Выдающейся заслугой Энгельса является то, что он рассматривает жизнь как форму движения материи. Эта форма вырастает из химизма, содержит его внутри себя, но по своей природе противоположна химизму; понимание этого обстоятельства вызывает затруднения в современной науке. Энгельс глубоко и верно подметил противоположность химизма и жизни: «Другие, неживые тела тоже изменяются, разлагаются или комбинируются в ходе естественного процесса, но при этом они перестают быть тем, чем они были. Скала, подвергшаяся выветриванию, уже больше не скала; металл в результате окисления превращается в ржавчину. Но то, что в мертвых телах является причиной разрушения, у белка становится основным условием существования» (2, XX, 83). И далее: «Жизнь – способ существования белкового тела – состоит, следовательно, прежде всего в том, что белковое тело в каждый данный момент является самим собой и в то же время – иным и что это происходит не вследствие какого-либо процесса, которому оно подвергается извне, как это бывает и с мертвыми телами. Напротив, жизнь, обмен веществ, происходящий путем питания и выделения, есть самосовершающийся процесс, внутренне присущий, прирожденный своему носителю – белку, процесс, без которого белок не может существовать. А отсюда следует, что если химии удастся когда-нибудь искусственно создать белок, то этот белок должен будет обнаружить явления жизни, хотя бы и самые слабые. Конечно, еще вопрос, сумеет ли химия открыть одновременно также и надлежащую пищу для этого белка» (2, XX, 83).
Отсюда возникает двуединая и на первый взгляд странная задача: понять жизнь как химический процесс, воспроизвести первичную живую форму химическим путем, но так, чтобы химизм при этом превратился в свою противоположность – в органический процесс. Однако странность эта вытекает из самой природы диалектики. Закономерности химизма могут быть в полной мере раскрыты только при изучении высшей формы, развивающейся из химизма, – жизни, из поведения сложнейших органических соединений живой природы: «…химия может познать химическую природу важнейших тел только на таких веществах, которые возникают из процесса жизни; главной задачей химии все более и более становится искусственное изготовление этих веществ. Она образует переход к науке об организме, но диалектический переход может быть установлен только тогда, когда химия совершит этот действительный переход или будет близка к этому» (2, XXXIII, 68 – 71).
Особое внимание уделяет Энгельс проблеме перехода от одной формы движения к другой. Только на основе его трудов можно правильно истолковать понятие энергии и, в частности, разрешить пресловутый вопрос о взаимных превращениях материи и энергии в соответствии с формулой Эйнштейна Е=mс2.

### ОПИСАНИЕ ЗАДАНИЯ
Ответьте по тексту об Энгельсе:
1. Во что, согласно цитате из Энгельса, превращается металл в результате окисления?
2. Что, по цитате во втором абзаце, все более и более становится главной задачей химии?
3. С какой формулой в тексте связан вопрос о взаимных превращениях материи и энергии?

### ИСХОДНЫЕ СТРОКИ
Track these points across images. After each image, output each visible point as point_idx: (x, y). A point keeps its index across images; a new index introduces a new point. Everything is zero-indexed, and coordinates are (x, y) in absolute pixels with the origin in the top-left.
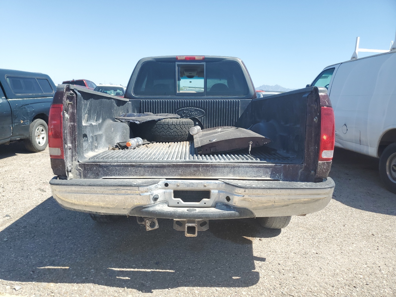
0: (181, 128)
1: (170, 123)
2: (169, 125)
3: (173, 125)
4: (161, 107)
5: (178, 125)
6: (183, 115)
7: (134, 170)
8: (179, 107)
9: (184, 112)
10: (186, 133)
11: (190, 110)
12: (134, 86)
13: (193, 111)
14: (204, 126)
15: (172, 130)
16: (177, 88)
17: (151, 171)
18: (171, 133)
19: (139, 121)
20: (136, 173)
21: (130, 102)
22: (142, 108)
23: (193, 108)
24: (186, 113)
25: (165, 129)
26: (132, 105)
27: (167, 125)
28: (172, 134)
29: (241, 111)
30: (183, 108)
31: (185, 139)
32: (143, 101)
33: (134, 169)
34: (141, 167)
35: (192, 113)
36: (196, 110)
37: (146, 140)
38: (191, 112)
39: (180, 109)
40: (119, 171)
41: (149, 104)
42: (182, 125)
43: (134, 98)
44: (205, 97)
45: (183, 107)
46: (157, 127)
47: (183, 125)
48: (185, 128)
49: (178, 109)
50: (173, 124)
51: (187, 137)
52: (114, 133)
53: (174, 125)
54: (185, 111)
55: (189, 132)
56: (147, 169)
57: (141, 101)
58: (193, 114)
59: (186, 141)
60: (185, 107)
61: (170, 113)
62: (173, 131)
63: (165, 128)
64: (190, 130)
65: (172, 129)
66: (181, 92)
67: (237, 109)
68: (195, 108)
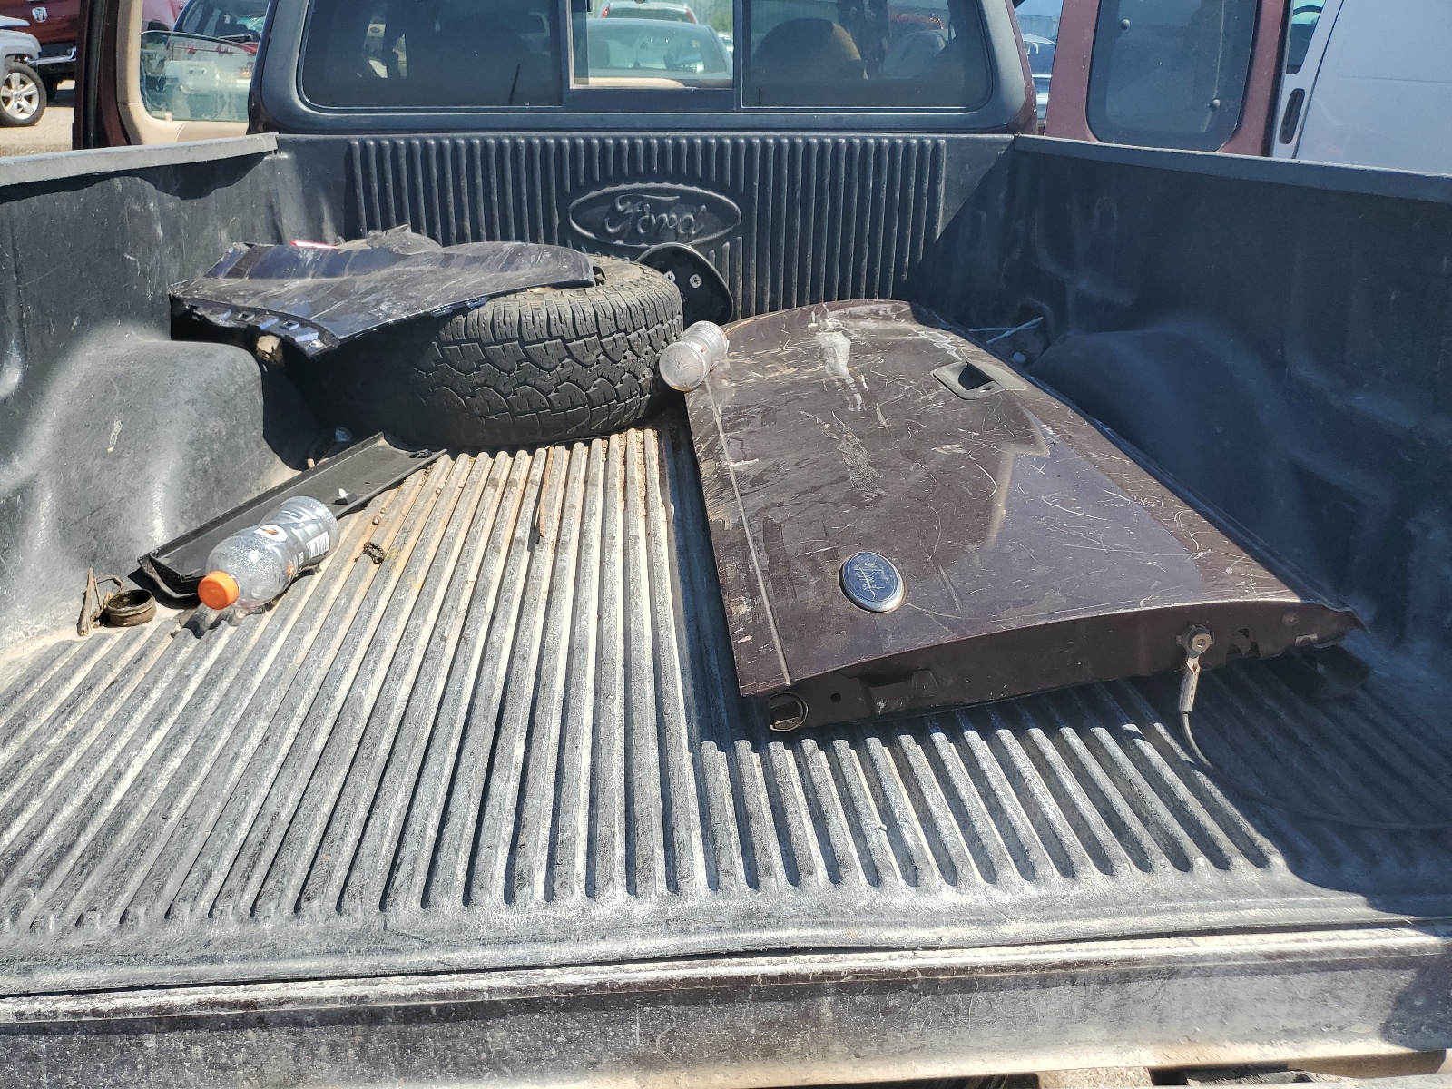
0: (605, 353)
1: (531, 326)
2: (527, 339)
3: (551, 338)
4: (479, 181)
5: (586, 336)
6: (611, 230)
7: (198, 1051)
8: (583, 181)
9: (619, 212)
10: (638, 379)
11: (651, 201)
12: (304, 49)
13: (667, 208)
14: (735, 298)
15: (549, 371)
16: (567, 61)
17: (361, 1046)
18: (546, 394)
19: (322, 334)
20: (224, 1068)
21: (284, 156)
22: (360, 192)
23: (667, 185)
24: (629, 221)
25: (501, 370)
26: (301, 171)
27: (515, 340)
28: (548, 399)
29: (945, 203)
30: (608, 189)
31: (636, 414)
32: (365, 147)
33: (193, 1043)
34: (262, 1023)
35: (662, 220)
36: (687, 199)
37: (382, 442)
38: (658, 208)
39: (594, 193)
40: (53, 1069)
41: (403, 161)
42: (611, 334)
43: (305, 125)
44: (741, 115)
45: (607, 181)
46: (445, 359)
47: (618, 331)
48: (631, 349)
49: (578, 190)
50: (554, 333)
51: (644, 406)
52: (125, 462)
53: (562, 338)
54: (620, 207)
55: (656, 371)
56: (322, 1039)
57: (350, 147)
58: (671, 221)
59: (640, 425)
60: (620, 178)
61: (534, 240)
62: (550, 378)
63: (503, 363)
64: (662, 355)
65: (547, 366)
66: (595, 82)
67: (924, 195)
68: (681, 186)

### ПИСЬМЕННЫЙ ОТВЕТ
1. В ржавчину.
2. Искусственное изготовление веществ, которые возникают из процесса жизни.
3. С формулой Эйнштейна Е=mс2.